• _What the task requires_: Write out every entry once more, character for character.
Data for processing Start Marker
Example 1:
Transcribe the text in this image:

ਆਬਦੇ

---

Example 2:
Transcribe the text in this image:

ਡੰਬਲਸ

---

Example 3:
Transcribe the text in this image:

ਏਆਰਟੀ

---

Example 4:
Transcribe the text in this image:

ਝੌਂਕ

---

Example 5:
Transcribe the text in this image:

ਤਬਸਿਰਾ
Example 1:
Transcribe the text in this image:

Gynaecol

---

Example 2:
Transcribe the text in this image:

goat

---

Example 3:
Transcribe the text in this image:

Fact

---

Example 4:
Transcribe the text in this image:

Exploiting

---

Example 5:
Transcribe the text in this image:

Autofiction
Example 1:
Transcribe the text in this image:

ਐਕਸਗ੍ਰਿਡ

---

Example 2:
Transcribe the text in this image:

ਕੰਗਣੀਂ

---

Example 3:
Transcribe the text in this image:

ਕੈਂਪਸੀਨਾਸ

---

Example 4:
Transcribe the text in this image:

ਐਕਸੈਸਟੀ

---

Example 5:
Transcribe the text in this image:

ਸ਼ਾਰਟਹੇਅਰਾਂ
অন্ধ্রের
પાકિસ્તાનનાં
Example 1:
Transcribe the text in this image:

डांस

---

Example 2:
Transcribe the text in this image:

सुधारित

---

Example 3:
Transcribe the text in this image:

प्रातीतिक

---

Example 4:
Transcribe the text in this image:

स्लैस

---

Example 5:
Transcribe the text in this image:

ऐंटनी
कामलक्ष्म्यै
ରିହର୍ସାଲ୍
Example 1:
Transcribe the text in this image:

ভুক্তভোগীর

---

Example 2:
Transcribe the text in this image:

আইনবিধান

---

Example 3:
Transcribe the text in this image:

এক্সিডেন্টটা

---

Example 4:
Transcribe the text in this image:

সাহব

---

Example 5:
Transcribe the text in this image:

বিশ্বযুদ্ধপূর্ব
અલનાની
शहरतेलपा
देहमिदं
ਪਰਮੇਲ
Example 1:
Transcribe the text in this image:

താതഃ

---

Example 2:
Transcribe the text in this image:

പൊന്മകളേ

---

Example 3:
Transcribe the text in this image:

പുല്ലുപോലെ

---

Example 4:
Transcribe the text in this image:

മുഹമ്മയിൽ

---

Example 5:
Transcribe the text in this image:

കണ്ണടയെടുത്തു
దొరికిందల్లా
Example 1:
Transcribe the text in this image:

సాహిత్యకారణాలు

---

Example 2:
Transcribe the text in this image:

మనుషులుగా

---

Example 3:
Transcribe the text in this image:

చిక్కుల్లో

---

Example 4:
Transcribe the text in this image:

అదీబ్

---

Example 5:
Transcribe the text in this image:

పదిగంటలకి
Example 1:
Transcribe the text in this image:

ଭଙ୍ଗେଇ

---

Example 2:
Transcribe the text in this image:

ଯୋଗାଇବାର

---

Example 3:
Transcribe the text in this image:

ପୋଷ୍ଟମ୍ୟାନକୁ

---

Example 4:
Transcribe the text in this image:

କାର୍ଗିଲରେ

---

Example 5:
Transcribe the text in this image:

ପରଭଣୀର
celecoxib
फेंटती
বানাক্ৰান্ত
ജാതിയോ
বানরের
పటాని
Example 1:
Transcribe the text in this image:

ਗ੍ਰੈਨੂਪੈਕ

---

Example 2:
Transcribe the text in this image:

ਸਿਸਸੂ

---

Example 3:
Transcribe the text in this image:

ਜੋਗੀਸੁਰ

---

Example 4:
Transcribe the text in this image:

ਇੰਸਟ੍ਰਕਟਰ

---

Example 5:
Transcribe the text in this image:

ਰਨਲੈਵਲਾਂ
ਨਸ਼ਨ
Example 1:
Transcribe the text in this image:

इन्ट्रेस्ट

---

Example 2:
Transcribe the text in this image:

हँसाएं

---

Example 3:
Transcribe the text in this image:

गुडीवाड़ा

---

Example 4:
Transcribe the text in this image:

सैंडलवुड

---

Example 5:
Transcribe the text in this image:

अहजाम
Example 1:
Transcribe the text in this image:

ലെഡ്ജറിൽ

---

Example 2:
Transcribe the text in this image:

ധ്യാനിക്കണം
Data for processing End Marker
• _Response to the exercise_:
Example 1:
Transcribe the text in this image:

ਆਬਦੇ

---

Example 2:
Transcribe the text in this image:

ਡੰਬਲਸ

---

Example 3:
Transcribe the text in this image:

ਏਆਰਟੀ

---

Example 4:
Transcribe the text in this image:

ਝੌਂਕ

---

Example 5:
Transcribe the text in this image:

ਤਬਸਿਰਾ
Example 1:
Transcribe the text in this image:

Gynaecol

---

Example 2:
Transcribe the text in this image:

goat

---

Example 3:
Transcribe the text in this image:

Fact

---

Example 4:
Transcribe the text in this image:

Exploiting

---

Example 5:
Transcribe the text in this image:

Autofiction
Example 1:
Transcribe the text in this image:

ਐਕਸਗ੍ਰਿਡ

---

Example 2:
Transcribe the text in this image:

ਕੰਗਣੀਂ

---

Example 3:
Transcribe the text in this image:

ਕੈਂਪਸੀਨਾਸ

---

Example 4:
Transcribe the text in this image:

ਐਕਸੈਸਟੀ

---

Example 5:
Transcribe the text in this image:

ਸ਼ਾਰਟਹੇਅਰਾਂ
অন্ধ্রের
પાકિસ્તાનનાં
Example 1:
Transcribe the text in this image:

डांस

---

Example 2:
Transcribe the text in this image:

सुधारित

---

Example 3:
Transcribe the text in this image:

प्रातीतिक

---

Example 4:
Transcribe the text in this image:

स्लैस

---

Example 5:
Transcribe the text in this image:

ऐंटनी
कामलक्ष्म्यै
ରିହର୍ସାଲ୍
Example 1:
Transcribe the text in this image:

ভুক্তভোগীর

---

Example 2:
Transcribe the text in this image:

আইনবিধান

---

Example 3:
Transcribe the text in this image:

এক্সিডেন্টটা

---

Example 4:
Transcribe the text in this image:

সাহব

---

Example 5:
Transcribe the text in this image:

বিশ্বযুদ্ধপূর্ব
અલનાની
शहरतेलपा
देहमिदं
ਪਰਮੇਲ
Example 1:
Transcribe the text in this image:

താതഃ

---

Example 2:
Transcribe the text in this image:

പൊന്മകളേ

---

Example 3:
Transcribe the text in this image:

പുല്ലുപോലെ

---

Example 4:
Transcribe the text in this image:

മുഹമ്മയിൽ

---

Example 5:
Transcribe the text in this image:

കണ്ണടയെടുത്തു
దొరికిందల్లా
Example 1:
Transcribe the text in this image:

సాహిత్యకారణాలు

---

Example 2:
Transcribe the text in this image:

మనుషులుగా

---

Example 3:
Transcribe the text in this image:

చిక్కుల్లో

---

Example 4:
Transcribe the text in this image:

అదీబ్

---

Example 5:
Transcribe the text in this image:

పదిగంటలకి
Example 1:
Transcribe the text in this image:

ଭଙ୍ଗେଇ

---

Example 2:
Transcribe the text in this image:

ଯୋଗାଇବାର

---

Example 3:
Transcribe the text in this image:

ପୋଷ୍ଟମ୍ୟାନକୁ

---

Example 4:
Transcribe the text in this image:

କାର୍ଗିଲରେ

---

Example 5:
Transcribe the text in this image:

ପରଭଣୀର
celecoxib
फेंटती
বানাক্ৰান্ত
ജാതിയോ
বানরের
పటాని
Example 1:
Transcribe the text in this image:

ਗ੍ਰੈਨੂਪੈਕ

---

Example 2:
Transcribe the text in this image:

ਸਿਸਸੂ

---

Example 3:
Transcribe the text in this image:

ਜੋਗੀਸੁਰ

---

Example 4:
Transcribe the text in this image:

ਇੰਸਟ੍ਰਕਟਰ

---

Example 5:
Transcribe the text in this image:

ਰਨਲੈਵਲਾਂ
ਨਸ਼ਨ
Example 1:
Transcribe the text in this image:

इन्ट्रेस्ट

---

Example 2:
Transcribe the text in this image:

हँसाएं

---

Example 3:
Transcribe the text in this image:

गुडीवाड़ा

---

Example 4:
Transcribe the text in this image:

सैंडलवुड

---

Example 5:
Transcribe the text in this image:

अहजाम
Example 1:
Transcribe the text in this image:

ലെഡ്ജറിൽ

---

Example 2:
Transcribe the text in this image:

ധ്യാനിക്കണം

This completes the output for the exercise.